Directions for this task:
Scan the lines below; pull out those with "pixels".

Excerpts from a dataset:
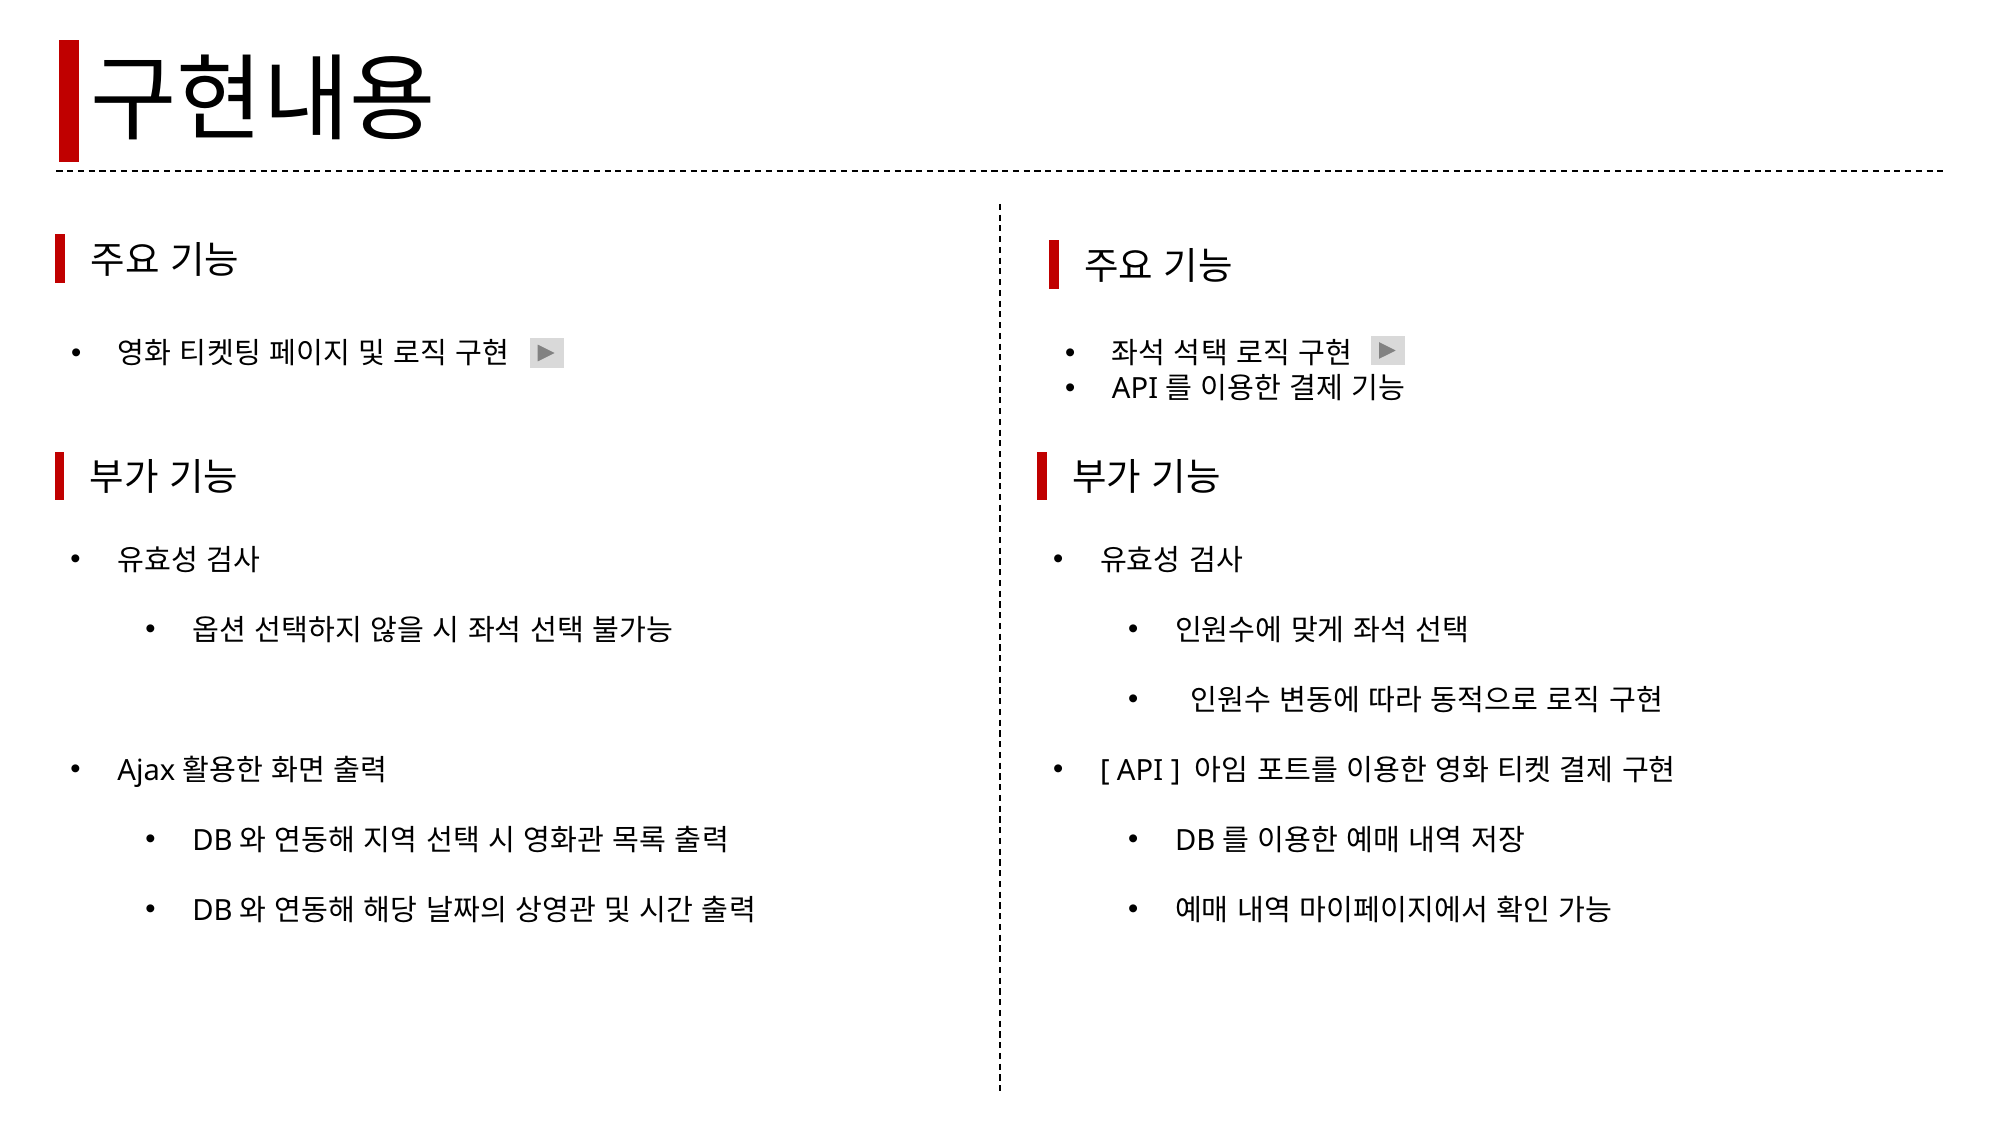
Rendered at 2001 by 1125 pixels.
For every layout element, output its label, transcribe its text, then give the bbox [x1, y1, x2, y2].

text_box [1371, 336, 1405, 365]
text_box 유효성 검사 옵션 선택하지 않을 시 좌석 선택 불가능 Ajax활용한 화면 출력 DB와 연동해 지역 선택 시 영화관 목록 출력 DB와 연동해 해당 날짜의 상영관 및 시간 출력 [55, 533, 942, 1074]
text_box 구현내용 [79, 40, 1576, 161]
text_box 부가 기능 [75, 445, 410, 506]
text_box [55, 452, 64, 500]
text_box 주요 기능 [75, 228, 411, 289]
text_box [530, 338, 564, 368]
text_box [55, 234, 65, 283]
text_box [1037, 452, 1047, 500]
text_box 좌석 석택 로직 구현 API를 이용한 결제 기능 [1050, 327, 1936, 412]
text_box 유효성 검사 인원수에 맞게 좌석 선택 인원수 변동에 따라 동적으로 로직 구현 [ API ] 아임 포트를 이용한 영화 티켓 결제 구현 DB를 이용한 예매 내역 저장 예매 내역 마이페이지에서 확인 가능 [1038, 533, 1925, 1125]
text_box [59, 40, 79, 162]
text_box 주요 기능 [1069, 234, 1404, 294]
text_box [1049, 240, 1059, 289]
text_box 부가 기능 [1057, 445, 1393, 506]
text_box 영화 티켓팅 페이지 및 로직 구현 [56, 327, 943, 377]
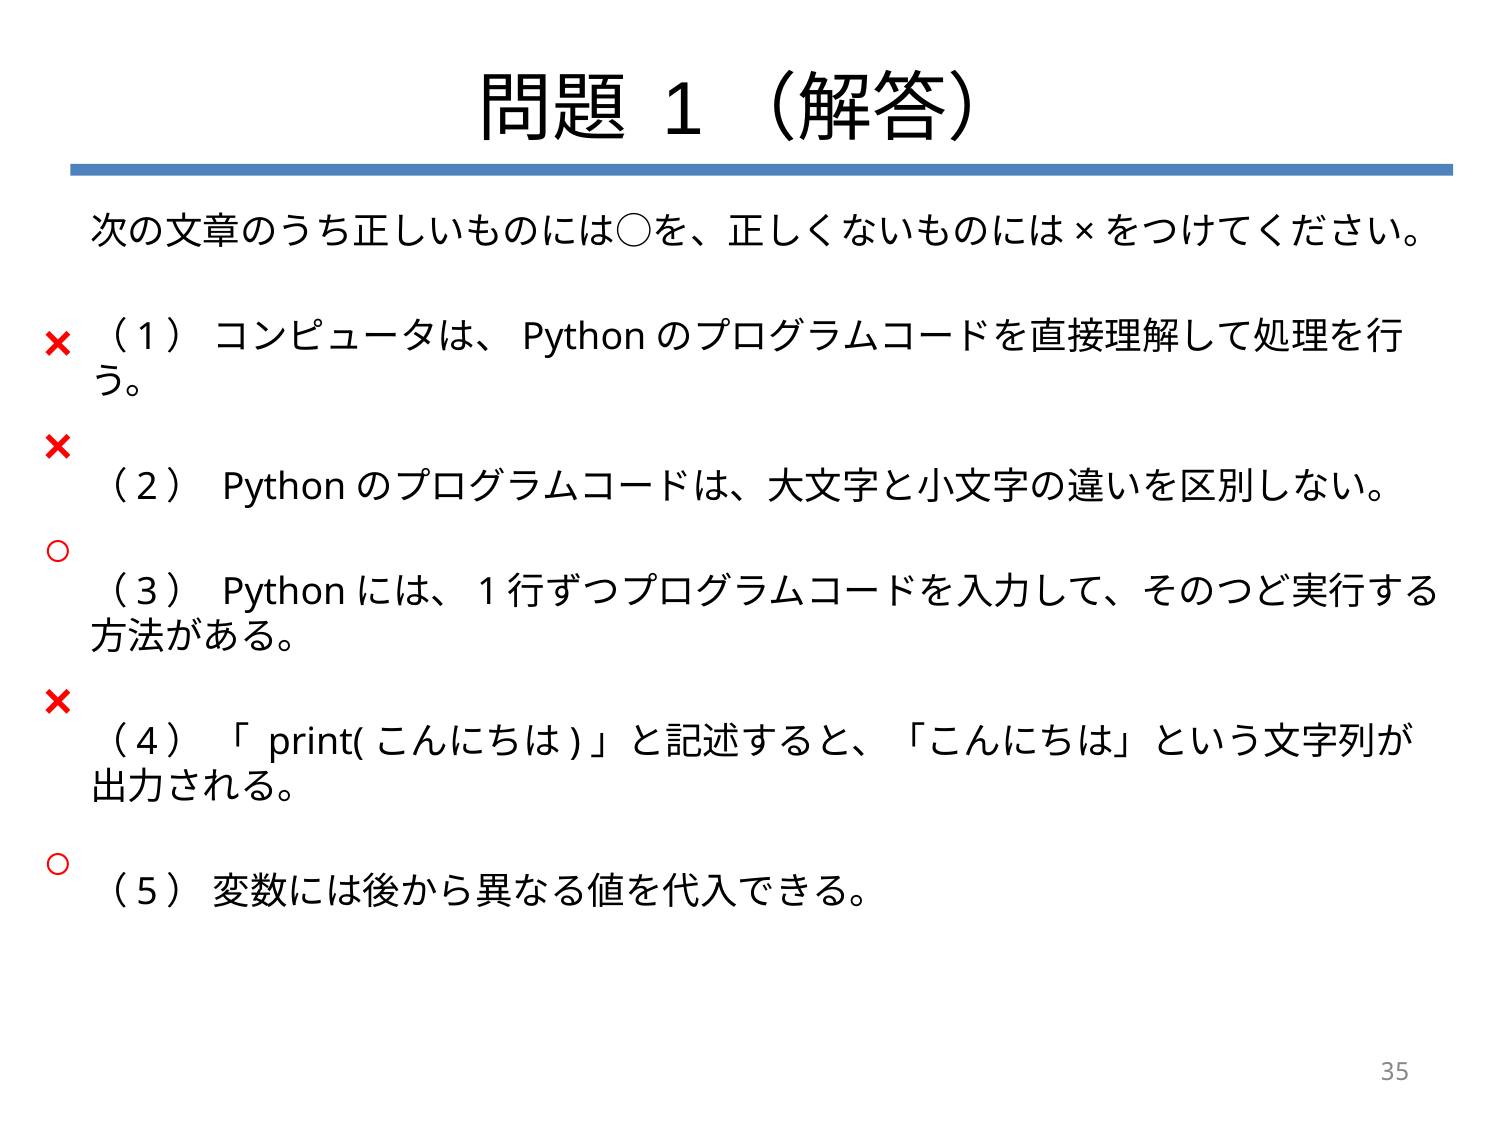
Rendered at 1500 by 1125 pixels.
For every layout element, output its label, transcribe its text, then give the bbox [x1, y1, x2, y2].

slide_number 35 [1074, 1042, 1425, 1103]
text_box ○ [28, 822, 89, 897]
text_box × [28, 661, 88, 736]
text_box × [28, 406, 88, 481]
text_box ○ [28, 509, 89, 585]
text_box × [28, 302, 88, 378]
list 次の文章のうち正しいものには○を、正しくないものには×をつけてください。 （1） コンピュータは、Pythonのプログラムコードを直接理解して処理を行う。 （2） Pythonのプログラムコードは、大文字と小文字の違いを区別しない。 （3） Pythonには、1行ずつプログラムコードを入力して、そのつど実行する方法がある。 （4） 「 print(こんにちは)」と記述すると、「こんにちは」という文字列が出力される。 （5） 変数には後から異なる値を代入できる。 [75, 199, 1459, 1020]
title 問題 1（解答） [75, 45, 1425, 164]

Answer to this exercise:
Rendered at 2001 by 1125 pixels.
Rendered at 1500 by 1125 pixels.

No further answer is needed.